Tan Chia Jie, Kacerek Dylan, Kampirapawong Nattawara, Godara Amandeep, Chaiyakunapruk Nathorn
Department of Pharmacotherapy, College of Pharmacy, University of Utah, Salt Lake City, Utah, USA.
University of Phayao, Phayao, Thailand.
Cancer Med. 2025 Mar;14(5):e70585. doi: 10.1002/cam4.70585.
There is a lack of clear guidance on the appropriate next choice of therapy for patients with relapsed/refractory multiple myeloma who become refractory to daratumumab, an anti-CD38 antibody.
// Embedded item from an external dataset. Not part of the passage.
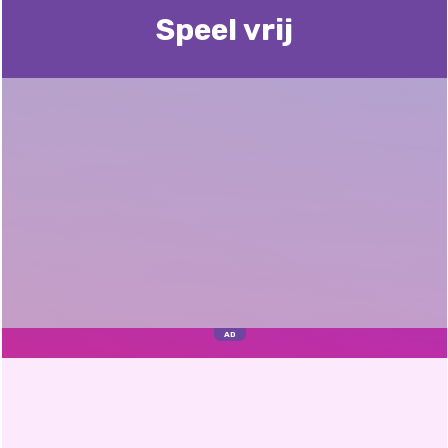
Speel vrij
This review aims to identify and compare treatments with published clinical trial evidence among patients with daratumumab-refractory multiple myeloma.
MEDLINE, Cochrane CENTRAL, and EMBASE databases were searched for clinical trials that evaluated treatments for patients with multiple myeloma who were refractory to daratumumab from November 2015 to October 2023. Eligible studies may have enrolled only patients who were refractory to daratumumab or reported findings on patients with daratumumab-refractory disease in subgroup analyses. Treatment outcomes of interest included response rates and survival outcomes. Screening and data extraction were done independently by two reviewers using covidence, and any discrepancy was resolved by a third reviewer. Qualitative synthesis was performed to describe and compare patient outcomes associated with different treatments.
A total of 33 papers/published studies, representing 23 clinical trials, were eligible/included. Interventions from the eligible trials include chimeric antigen receptor (CAR)-T cell therapy, B-cell maturation antigen (BCMA)-directed antibodies, other monoclonal antibodies, cereblon E3 ligase modulators, a peptide-drug conjugate, and other targeted therapies. CAR T-cell therapy demonstrated the highest overall response rates, longer median overall, and progression-free survival in addition to significantly lower risk of death and higher odds of response compared to standard of care. Similarly, high response rates and/or long-term survival was also observed for other BCMA-directed treatments, such as elranatamab and teclistamab.
Based on the results of this systematic review, BCMA-directed therapies such as CAR-T cell therapy and bispecific antibodies demonstrate promising efficacy among patients with anti-CD38 refractory disease. However, additional evidence from randomized clinical trials is necessary to establish best practice guidelines.
对于复发/难治性多发性骨髓瘤患者,在对抗CD38抗体达雷妥尤单抗产生耐药后,缺乏关于合适的下一步治疗选择的明确指导。本综述旨在识别并比较已发表的临床试验证据中针对达雷妥尤单抗耐药的多发性骨髓瘤患者的治疗方法。
检索MEDLINE、Cochrane CENTRAL和EMBASE数据库,查找2015年11月至2023年10月期间评估针对对达雷妥尤单抗耐药的多发性骨髓瘤患者治疗方法的临床试验。符合条件的研究可能仅纳入了对达雷妥尤单抗耐药的患者,或在亚组分析中报告了对达雷妥尤单抗耐药疾病患者的研究结果。感兴趣的治疗结果包括缓解率和生存结果。两名审阅者使用covidence独立进行筛选和数据提取,任何差异由第三名审阅者解决。进行定性综合分析以描述和比较与不同治疗相关的患者结果。
共有33篇论文/已发表研究,代表23项临床试验,符合条件/被纳入。符合条件的试验中的干预措施包括嵌合抗原受体(CAR)-T细胞疗法、靶向B细胞成熟抗原(BCMA)的抗体、其他单克隆抗体、脑啡肽E3连接酶调节剂、一种肽-药物偶联物以及其他靶向疗法。与标准治疗相比,CAR T细胞疗法显示出最高的总体缓解率、更长的中位总生存期和无进展生存期,此外死亡风险显著降低,缓解几率更高。同样,对于其他靶向BCMA的治疗,如埃罗妥珠单抗和替西妥单抗,也观察到了高缓解率和/或长期生存。
基于本系统综述的结果,CAR-T细胞疗法和双特异性抗体等靶向BCMA的疗法在抗CD38耐药疾病患者中显示出有前景的疗效。然而,需要来自随机临床试验的更多证据来制定最佳实践指南。